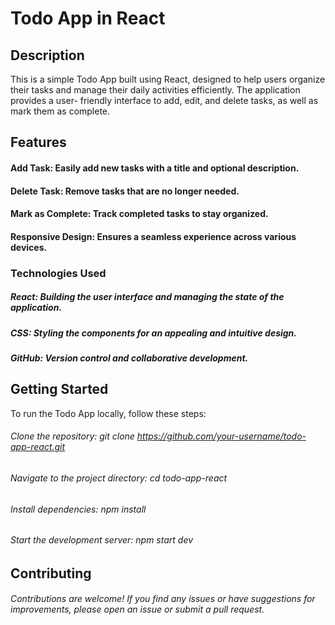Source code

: 

# Todo App in React
## Description
 This is a simple Todo App built using React, designed to help users organize their tasks and manage their daily activities efficiently. The application provides a user- friendly interface to add, edit, and delete tasks, as well as mark them as complete.

## Features
#### Add Task: Easily add new tasks with a title and optional description.
#### Delete Task: Remove tasks that are no longer needed.
#### Mark as Complete: Track completed tasks to stay organized.
#### Responsive Design: Ensures a seamless experience across various devices.
### Technologies Used
##### React: Building the user interface and managing the state of the application.
##### CSS: Styling the components for an appealing and intuitive design.
##### GitHub: Version control and collaborative development.
## Getting Started
To run the Todo App locally, follow these steps:

###### Clone the repository: git clone https://github.com/your-username/todo-app-react.git
###### Navigate to the project directory: cd todo-app-react
###### Install dependencies: npm install
###### Start the development server: npm start dev
## Contributing
###### Contributions are welcome! If you find any issues or have suggestions for improvements, please open an issue or submit a pull request.
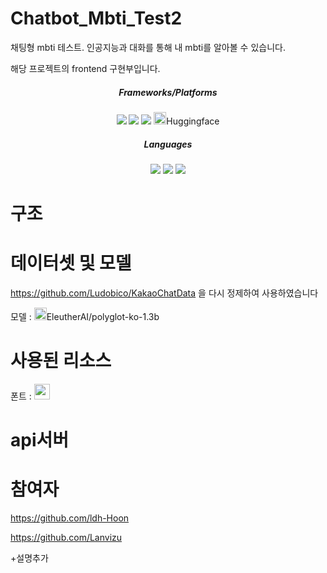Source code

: # Chatbot_Mbti_Test2
채팅형 mbti 테스트. 인공지능과 대화를 통해 내 mbti를 알아볼 수 있습니다.

해당 프로젝트의 frontend 구현부입니다.

<div align="center">
  <h5>Frameworks/Platforms</h5>
	<img src="https://img.shields.io/badge/Next.js-000000?style=flat&logo=Next.js&logoColor=white" />
	<img src="https://img.shields.io/badge/React-61DAFB?style=flat&logo=React&logoColor=white" />
  <img src="https://img.shields.io/badge/Netlify-00C7B7?style=flat&logo=Netlify&logoColor=white" />
  <img src="https://huggingface.co/front/assets/huggingface_logo-noborder.svg" height="20"/>Huggingface
</div>

<div align="center">
  <h5>Languages</h5>
  <img src="https://img.shields.io/badge/Javascript-F7DF1E?style=flat&logo=Javascript&logoColor=white" />
  <img src="https://img.shields.io/badge/CSS-1572B6?style=flat&logo=CSS3&logoColor=white" />
  <img src="https://img.shields.io/badge/Python-3776AB?style=flat&logo=Python&logoColor=white" />
</div>

# 구조

# 데이터셋 및 모델 
https://github.com/Ludobico/KakaoChatData 을 다시 정제하여 사용하였습니다

모델 : <img src="https://aeiljuispo.cloudimg.io/v7/https://cdn-uploads.huggingface.co/production/uploads/1614054059123-603481bb60e3dd96631c9095.png?w=200&h=200&f=face" height="20" />EleutherAI/polyglot-ko-1.3b 

# 사용된 리소스
폰트 : <img src="https://noonnucc-production.sfo2.cdn.digitaloceanspaces.com/202304/1680424033641026.png" height="25"/>

# api서버


# 참여자
https://github.com/ldh-Hoon

https://github.com/Lanvizu

+설명추가



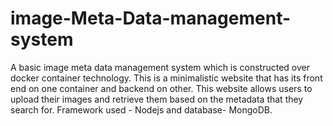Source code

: # image-Meta-Data-management-system

A basic image meta data management system which is constructed over docker container technology. This is a minimalistic website that has its front end on one container and backend on other. This website allows users to upload their images and retrieve them based on the metadata that they search for. Framework used - Nodejs and database- MongoDB.
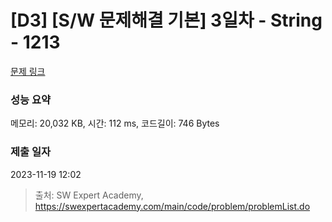# [D3] [S/W 문제해결 기본] 3일차 - String - 1213 

[문제 링크](https://swexpertacademy.com/main/code/problem/problemDetail.do?contestProbId=AV14P0c6AAUCFAYi) 

### 성능 요약

메모리: 20,032 KB, 시간: 112 ms, 코드길이: 746 Bytes

### 제출 일자

2023-11-19 12:02



> 출처: SW Expert Academy, https://swexpertacademy.com/main/code/problem/problemList.do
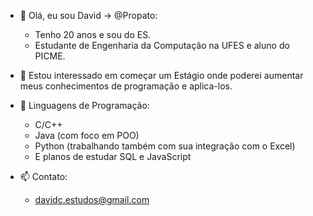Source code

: - 👋 Olá, eu sou David -> @Propato:
  - Tenho 20 anos e sou do ES.
  - Estudante de Engenharia da Computação na UFES e aluno do PICME.
  
- 🤩 Estou interessado em começar um Estágio onde poderei aumentar meus conhecimentos de programação e aplica-los.
 
- 🤖 Linguagens de Programação:
  - C/C++
  - Java (com foco em POO)
  - Python (trabalhando também com sua integração com o Excel)
  - E planos de estudar SQL e JavaScript

- 📫 Contato:
  - davidc.estudos@gmail.com
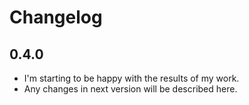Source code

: # Changelog

## 0.4.0

* I'm starting to be happy with the results of my work.
* Any changes in next version will be described here.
----
Reproduce the source text of every record above word for word, and leave the pictures out.

• [EXERCISE ANSWER]:
Source code

: 

# Todo App in React
## Description
 This is a simple Todo App built using React, designed to help users organize their tasks and manage their daily activities efficiently. The application provides a user- friendly interface to add, edit, and delete tasks, as well as mark them as complete.

## Features
#### Add Task: Easily add new tasks with a title and optional description.
#### Delete Task: Remove tasks that are no longer needed.
#### Mark as Complete: Track completed tasks to stay organized.
#### Responsive Design: Ensures a seamless experience across various devices.
### Technologies Used
##### React: Building the user interface and managing the state of the application.
##### CSS: Styling the components for an appealing and intuitive design.
##### GitHub: Version control and collaborative development.
## Getting Started
To run the Todo App locally, follow these steps:

###### Clone the repository: git clone https://github.com/your-username/todo-app-react.git
###### Navigate to the project directory: cd todo-app-react
###### Install dependencies: npm install
###### Start the development server: npm start dev
## Contributing
###### Contributions are welcome! If you find any issues or have suggestions for improvements, please open an issue or submit a pull request.
Source code

: # Chatbot_Mbti_Test2
채팅형 mbti 테스트. 인공지능과 대화를 통해 내 mbti를 알아볼 수 있습니다.

해당 프로젝트의 frontend 구현부입니다.

<div align="center">
  <h5>Frameworks/Platforms</h5>
	<img src="https://img.shields.io/badge/Next.js-000000?style=flat&logo=Next.js&logoColor=white" />
	<img src="https://img.shields.io/badge/React-61DAFB?style=flat&logo=React&logoColor=white" />
  <img src="https://img.shields.io/badge/Netlify-00C7B7?style=flat&logo=Netlify&logoColor=white" />
  <img src="https://huggingface.co/front/assets/huggingface_logo-noborder.svg" height="20"/>Huggingface
</div>

<div align="center">
  <h5>Languages</h5>
  <img src="https://img.shields.io/badge/Javascript-F7DF1E?style=flat&logo=Javascript&logoColor=white" />
  <img src="https://img.shields.io/badge/CSS-1572B6?style=flat&logo=CSS3&logoColor=white" />
  <img src="https://img.shields.io/badge/Python-3776AB?style=flat&logo=Python&logoColor=white" />
</div>

# 구조

# 데이터셋 및 모델 
https://github.com/Ludobico/KakaoChatData 을 다시 정제하여 사용하였습니다

모델 : <img src="https://aeiljuispo.cloudimg.io/v7/https://cdn-uploads.huggingface.co/production/uploads/1614054059123-603481bb60e3dd96631c9095.png?w=200&h=200&f=face" height="20" />EleutherAI/polyglot-ko-1.3b 

# 사용된 리소스
폰트 : <img src="https://noonnucc-production.sfo2.cdn.digitaloceanspaces.com/202304/1680424033641026.png" height="25"/>

# api서버


# 참여자
https://github.com/ldh-Hoon

https://github.com/Lanvizu

+설명추가



Source code

: # image-Meta-Data-management-system

A basic image meta data management system which is constructed over docker container technology. This is a minimalistic website that has its front end on one container and backend on other. This website allows users to upload their images and retrieve them based on the metadata that they search for. Framework used - Nodejs and database- MongoDB.
# [D3] [S/W 문제해결 기본] 3일차 - String - 1213 

[문제 링크](https://swexpertacademy.com/main/code/problem/problemDetail.do?contestProbId=AV14P0c6AAUCFAYi) 

### 성능 요약

메모리: 20,032 KB, 시간: 112 ms, 코드길이: 746 Bytes

### 제출 일자

2023-11-19 12:02



> 출처: SW Expert Academy, https://swexpertacademy.com/main/code/problem/problemList.do
Source code

: - 👋 Olá, eu sou David -> @Propato:
  - Tenho 20 anos e sou do ES.
  - Estudante de Engenharia da Computação na UFES e aluno do PICME.
  
- 🤩 Estou interessado em começar um Estágio onde poderei aumentar meus conhecimentos de programação e aplica-los.
 
- 🤖 Linguagens de Programação:
  - C/C++
  - Java (com foco em POO)
  - Python (trabalhando também com sua integração com o Excel)
  - E planos de estudar SQL e JavaScript

- 📫 Contato:
  - davidc.estudos@gmail.com
Source code

: # Changelog

## 0.4.0

* I'm starting to be happy with the results of my work.
* Any changes in next version will be described here.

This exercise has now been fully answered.